_What you are asked to do_
Return the lines of the data below starting at the one holding "DEPARTMENT OF HEALTH" and ending at the one holding "Item A2 | |", word for word, leaving every picture out.

_Exercise inputs_
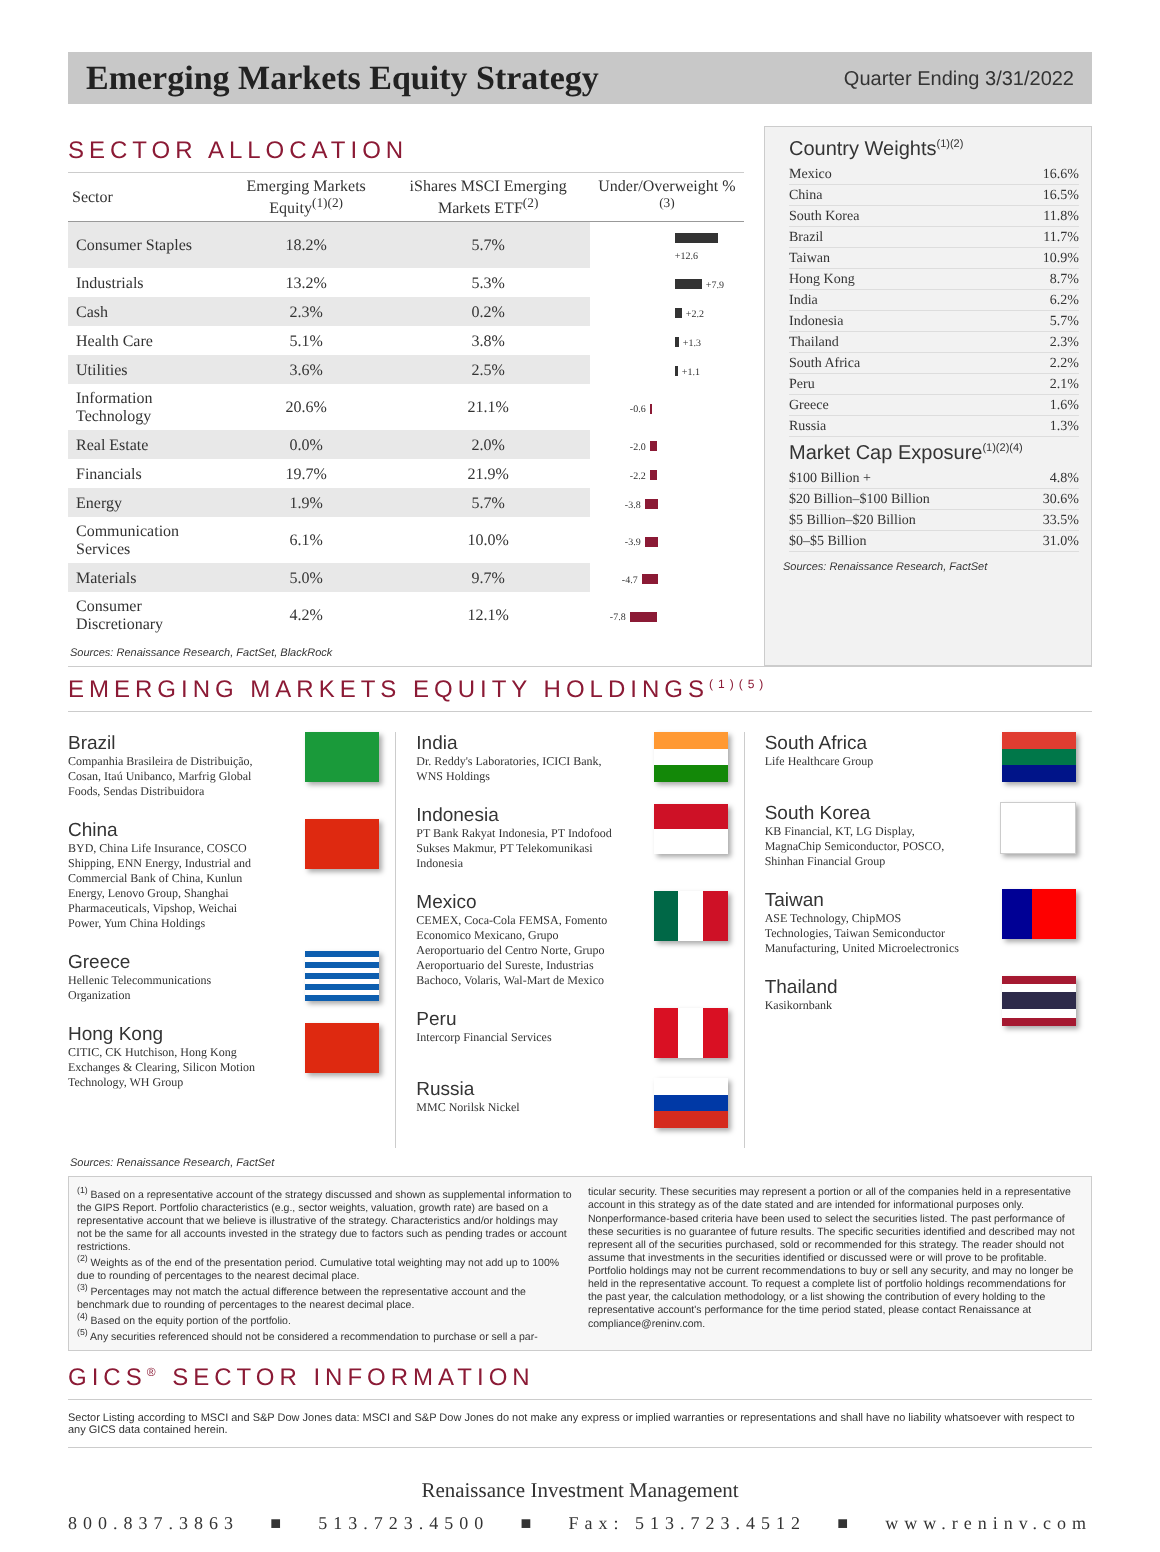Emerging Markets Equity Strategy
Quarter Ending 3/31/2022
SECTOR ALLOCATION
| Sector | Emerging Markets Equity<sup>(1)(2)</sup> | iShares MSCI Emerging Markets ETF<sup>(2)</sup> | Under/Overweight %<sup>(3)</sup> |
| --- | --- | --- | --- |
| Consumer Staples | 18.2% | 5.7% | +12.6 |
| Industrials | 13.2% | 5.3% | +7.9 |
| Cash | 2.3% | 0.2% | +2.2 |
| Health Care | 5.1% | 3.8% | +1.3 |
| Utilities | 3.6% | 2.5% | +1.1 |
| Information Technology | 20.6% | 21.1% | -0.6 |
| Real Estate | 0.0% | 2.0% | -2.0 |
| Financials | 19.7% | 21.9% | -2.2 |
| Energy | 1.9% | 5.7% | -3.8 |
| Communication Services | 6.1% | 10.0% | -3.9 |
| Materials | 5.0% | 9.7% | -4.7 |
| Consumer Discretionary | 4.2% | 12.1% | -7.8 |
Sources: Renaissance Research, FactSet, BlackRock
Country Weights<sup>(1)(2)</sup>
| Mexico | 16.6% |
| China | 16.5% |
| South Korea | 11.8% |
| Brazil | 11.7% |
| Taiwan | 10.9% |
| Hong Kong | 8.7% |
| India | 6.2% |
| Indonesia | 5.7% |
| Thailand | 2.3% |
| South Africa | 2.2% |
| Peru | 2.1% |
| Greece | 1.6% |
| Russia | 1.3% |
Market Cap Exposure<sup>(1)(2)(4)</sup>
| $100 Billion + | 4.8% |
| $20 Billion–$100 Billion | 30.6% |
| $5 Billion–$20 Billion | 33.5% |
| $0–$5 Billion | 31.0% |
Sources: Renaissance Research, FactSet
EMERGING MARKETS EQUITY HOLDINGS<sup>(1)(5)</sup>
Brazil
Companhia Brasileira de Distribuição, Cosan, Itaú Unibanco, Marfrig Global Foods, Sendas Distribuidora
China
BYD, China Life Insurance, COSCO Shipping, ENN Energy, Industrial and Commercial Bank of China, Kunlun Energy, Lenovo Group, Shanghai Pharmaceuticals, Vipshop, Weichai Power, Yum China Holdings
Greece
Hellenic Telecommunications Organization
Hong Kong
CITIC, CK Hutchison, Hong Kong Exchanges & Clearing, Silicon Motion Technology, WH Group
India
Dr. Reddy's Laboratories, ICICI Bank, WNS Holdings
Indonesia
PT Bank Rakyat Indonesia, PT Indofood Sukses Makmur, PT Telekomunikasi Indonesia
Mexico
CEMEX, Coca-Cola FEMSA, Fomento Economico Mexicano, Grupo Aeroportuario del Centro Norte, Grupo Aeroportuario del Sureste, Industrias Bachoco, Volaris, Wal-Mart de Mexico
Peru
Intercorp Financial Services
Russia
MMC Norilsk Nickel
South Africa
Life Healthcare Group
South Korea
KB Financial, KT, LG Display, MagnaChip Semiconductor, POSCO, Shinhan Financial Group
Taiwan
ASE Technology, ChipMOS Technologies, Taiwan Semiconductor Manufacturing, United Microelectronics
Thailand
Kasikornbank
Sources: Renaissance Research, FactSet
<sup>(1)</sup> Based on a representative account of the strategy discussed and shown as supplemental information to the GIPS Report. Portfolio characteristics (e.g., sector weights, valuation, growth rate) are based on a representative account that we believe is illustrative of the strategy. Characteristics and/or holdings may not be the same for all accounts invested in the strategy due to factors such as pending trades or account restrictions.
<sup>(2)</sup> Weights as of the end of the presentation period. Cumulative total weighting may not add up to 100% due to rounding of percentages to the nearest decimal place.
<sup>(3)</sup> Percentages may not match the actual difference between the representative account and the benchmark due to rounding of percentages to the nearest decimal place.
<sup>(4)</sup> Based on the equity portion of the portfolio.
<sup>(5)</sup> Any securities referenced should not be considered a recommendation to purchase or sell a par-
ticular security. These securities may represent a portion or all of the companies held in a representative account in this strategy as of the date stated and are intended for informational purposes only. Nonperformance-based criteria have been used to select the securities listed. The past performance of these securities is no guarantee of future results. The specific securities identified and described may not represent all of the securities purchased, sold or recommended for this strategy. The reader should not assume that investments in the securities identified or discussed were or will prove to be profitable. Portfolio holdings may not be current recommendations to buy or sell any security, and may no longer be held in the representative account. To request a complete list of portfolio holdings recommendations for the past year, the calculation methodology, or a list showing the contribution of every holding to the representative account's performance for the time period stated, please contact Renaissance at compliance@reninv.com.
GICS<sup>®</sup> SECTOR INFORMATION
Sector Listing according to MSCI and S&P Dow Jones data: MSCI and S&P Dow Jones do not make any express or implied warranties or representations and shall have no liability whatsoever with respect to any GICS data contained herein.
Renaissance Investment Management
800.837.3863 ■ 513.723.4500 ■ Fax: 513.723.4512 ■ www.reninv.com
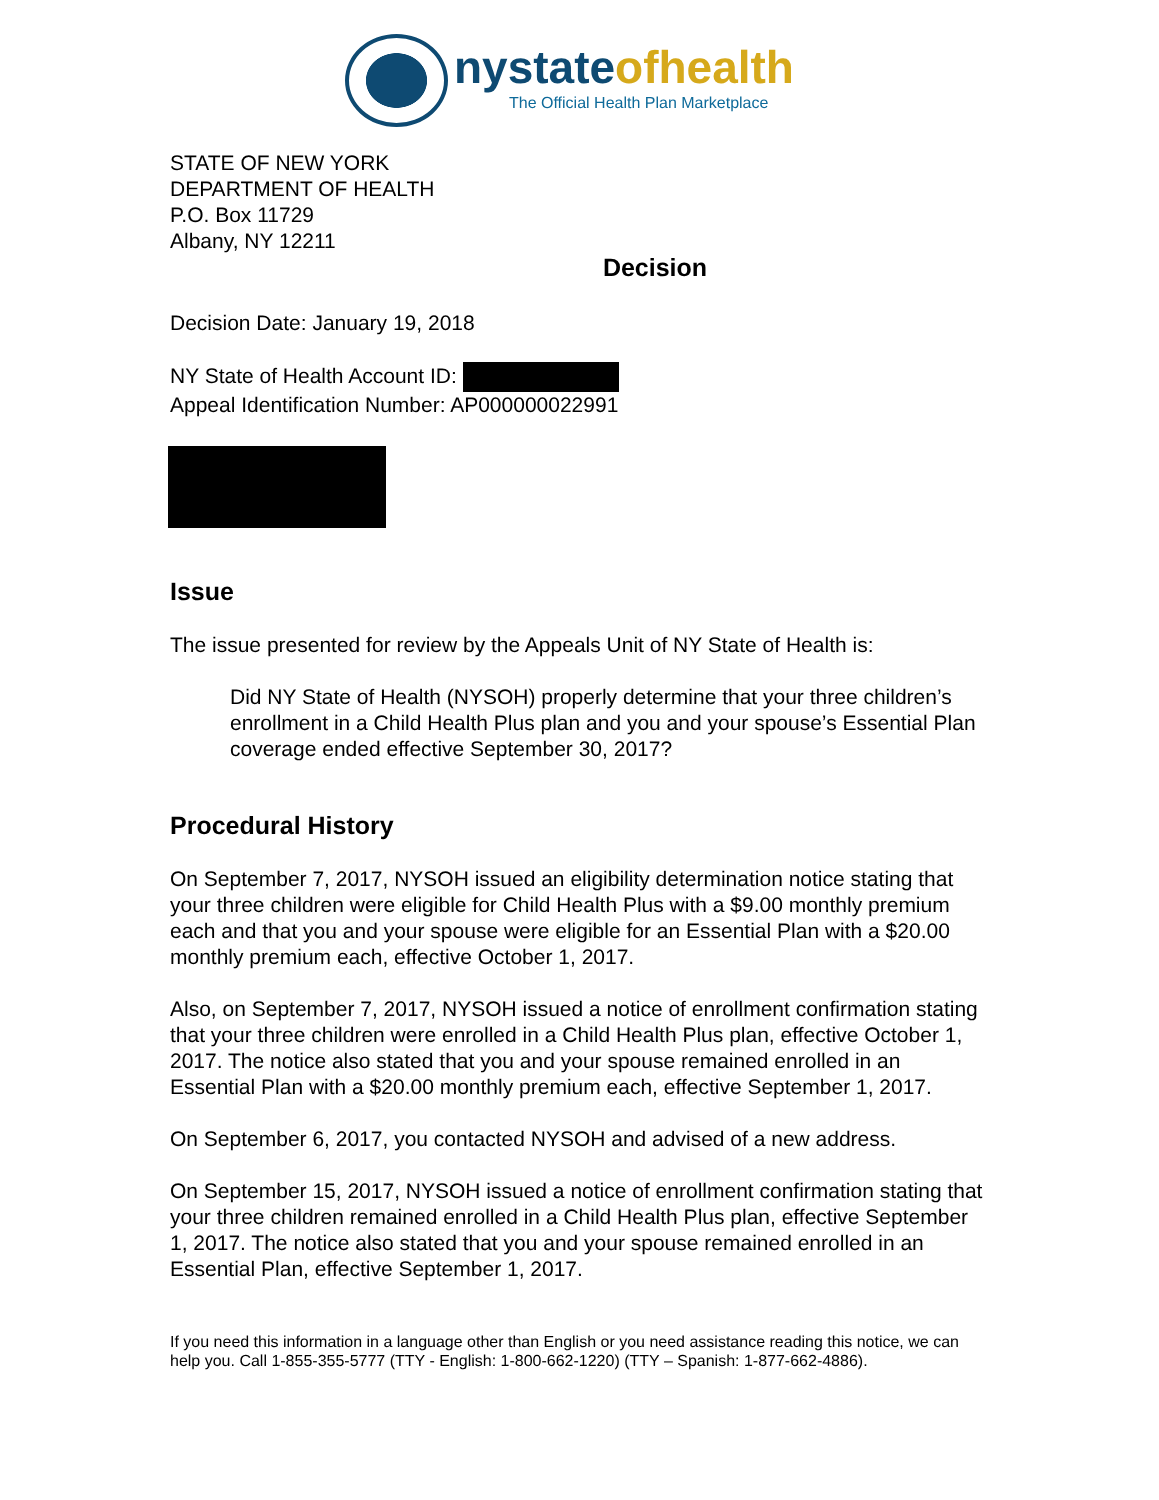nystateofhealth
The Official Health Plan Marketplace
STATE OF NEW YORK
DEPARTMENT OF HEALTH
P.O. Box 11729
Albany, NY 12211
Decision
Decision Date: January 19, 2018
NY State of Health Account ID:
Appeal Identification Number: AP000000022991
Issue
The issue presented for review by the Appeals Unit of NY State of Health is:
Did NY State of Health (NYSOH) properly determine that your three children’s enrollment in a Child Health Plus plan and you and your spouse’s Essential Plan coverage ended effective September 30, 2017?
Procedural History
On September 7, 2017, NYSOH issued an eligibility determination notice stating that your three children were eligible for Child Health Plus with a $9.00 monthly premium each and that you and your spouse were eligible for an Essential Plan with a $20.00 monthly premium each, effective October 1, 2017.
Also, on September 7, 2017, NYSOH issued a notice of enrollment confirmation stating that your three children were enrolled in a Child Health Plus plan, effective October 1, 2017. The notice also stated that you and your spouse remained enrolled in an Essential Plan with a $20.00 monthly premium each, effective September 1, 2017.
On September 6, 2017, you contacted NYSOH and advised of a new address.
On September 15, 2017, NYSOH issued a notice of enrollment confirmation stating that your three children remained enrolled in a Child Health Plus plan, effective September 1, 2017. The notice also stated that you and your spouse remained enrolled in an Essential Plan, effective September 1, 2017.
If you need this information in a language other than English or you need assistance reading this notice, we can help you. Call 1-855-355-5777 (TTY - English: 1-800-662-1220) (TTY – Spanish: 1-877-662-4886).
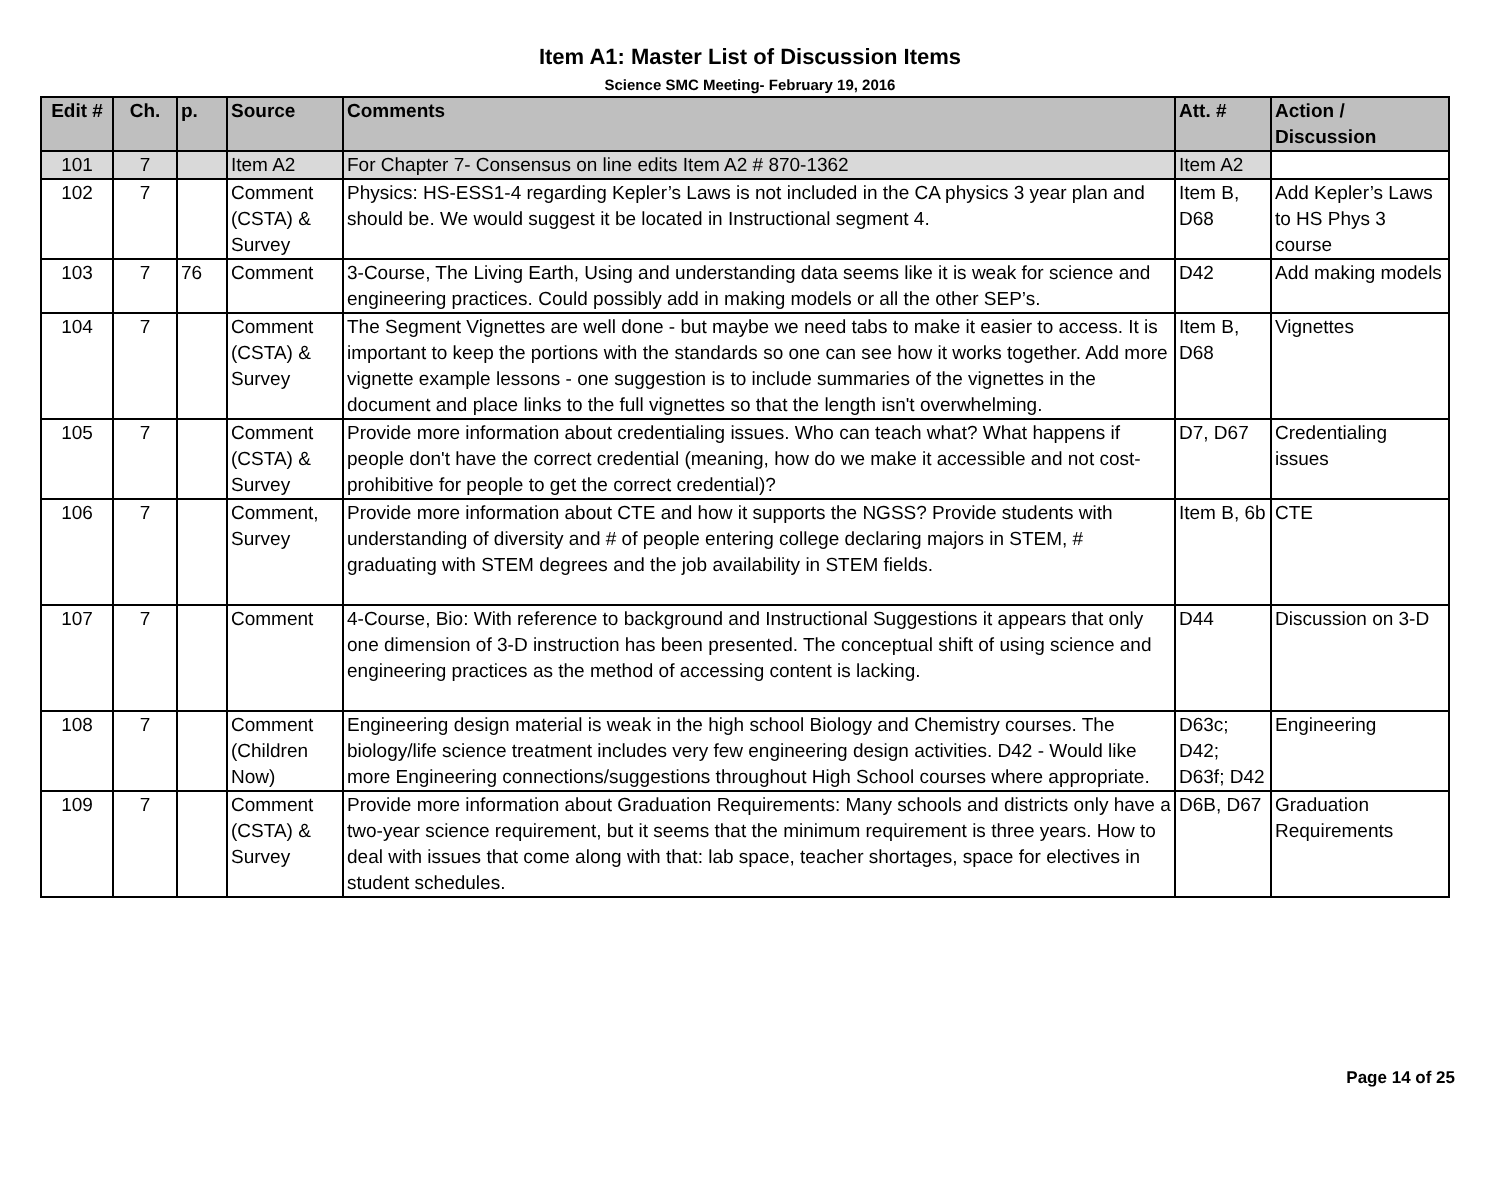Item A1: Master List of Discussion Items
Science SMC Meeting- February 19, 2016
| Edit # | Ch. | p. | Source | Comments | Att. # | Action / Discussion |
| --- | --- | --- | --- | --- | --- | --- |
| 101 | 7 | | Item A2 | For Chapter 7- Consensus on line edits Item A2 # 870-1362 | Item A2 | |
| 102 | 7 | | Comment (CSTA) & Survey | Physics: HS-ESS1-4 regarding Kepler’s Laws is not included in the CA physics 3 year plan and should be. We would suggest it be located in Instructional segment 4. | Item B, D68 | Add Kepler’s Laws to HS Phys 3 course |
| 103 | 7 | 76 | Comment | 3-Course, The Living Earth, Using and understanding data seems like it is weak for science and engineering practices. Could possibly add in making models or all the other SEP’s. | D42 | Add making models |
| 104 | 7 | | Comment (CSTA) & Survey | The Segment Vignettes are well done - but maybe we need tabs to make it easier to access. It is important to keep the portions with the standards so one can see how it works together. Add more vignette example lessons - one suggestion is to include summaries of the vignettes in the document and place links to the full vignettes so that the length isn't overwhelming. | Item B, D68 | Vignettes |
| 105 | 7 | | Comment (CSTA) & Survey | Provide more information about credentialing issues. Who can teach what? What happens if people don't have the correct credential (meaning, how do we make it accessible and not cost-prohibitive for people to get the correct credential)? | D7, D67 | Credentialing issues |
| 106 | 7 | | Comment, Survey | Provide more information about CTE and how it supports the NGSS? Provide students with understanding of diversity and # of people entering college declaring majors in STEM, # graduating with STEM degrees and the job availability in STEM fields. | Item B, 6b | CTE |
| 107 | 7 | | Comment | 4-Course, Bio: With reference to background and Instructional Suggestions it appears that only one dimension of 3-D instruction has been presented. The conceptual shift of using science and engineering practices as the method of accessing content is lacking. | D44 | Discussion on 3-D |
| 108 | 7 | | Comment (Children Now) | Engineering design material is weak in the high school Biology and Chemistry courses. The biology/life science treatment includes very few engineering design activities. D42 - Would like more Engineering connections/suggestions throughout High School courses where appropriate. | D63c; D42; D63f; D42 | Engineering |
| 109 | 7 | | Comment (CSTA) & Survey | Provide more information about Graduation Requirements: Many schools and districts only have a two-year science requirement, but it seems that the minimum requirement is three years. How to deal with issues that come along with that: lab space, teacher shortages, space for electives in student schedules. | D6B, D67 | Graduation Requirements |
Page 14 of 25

_Solution for this problem_
DEPARTMENT OF HEALTH
P.O. Box 11729
Albany, NY 12211
Decision
Decision Date: January 19, 2018
NY State of Health Account ID:
Appeal Identification Number: AP000000022991
Issue
The issue presented for review by the Appeals Unit of NY State of Health is:
Did NY State of Health (NYSOH) properly determine that your three children’s enrollment in a Child Health Plus plan and you and your spouse’s Essential Plan coverage ended effective September 30, 2017?
Procedural History
On September 7, 2017, NYSOH issued an eligibility determination notice stating that your three children were eligible for Child Health Plus with a $9.00 monthly premium each and that you and your spouse were eligible for an Essential Plan with a $20.00 monthly premium each, effective October 1, 2017.
Also, on September 7, 2017, NYSOH issued a notice of enrollment confirmation stating that your three children were enrolled in a Child Health Plus plan, effective October 1, 2017. The notice also stated that you and your spouse remained enrolled in an Essential Plan with a $20.00 monthly premium each, effective September 1, 2017.
On September 6, 2017, you contacted NYSOH and advised of a new address.
On September 15, 2017, NYSOH issued a notice of enrollment confirmation stating that your three children remained enrolled in a Child Health Plus plan, effective September 1, 2017. The notice also stated that you and your spouse remained enrolled in an Essential Plan, effective September 1, 2017.
If you need this information in a language other than English or you need assistance reading this notice, we can help you. Call 1-855-355-5777 (TTY - English: 1-800-662-1220) (TTY – Spanish: 1-877-662-4886).
Item A1: Master List of Discussion Items
Science SMC Meeting- February 19, 2016
| Edit # | Ch. | p. | Source | Comments | Att. # | Action / Discussion |
| --- | --- | --- | --- | --- | --- | --- |
| 101 | 7 | | Item A2 | For Chapter 7- Consensus on line edits Item A2 # 870-1362 | Item A2 | |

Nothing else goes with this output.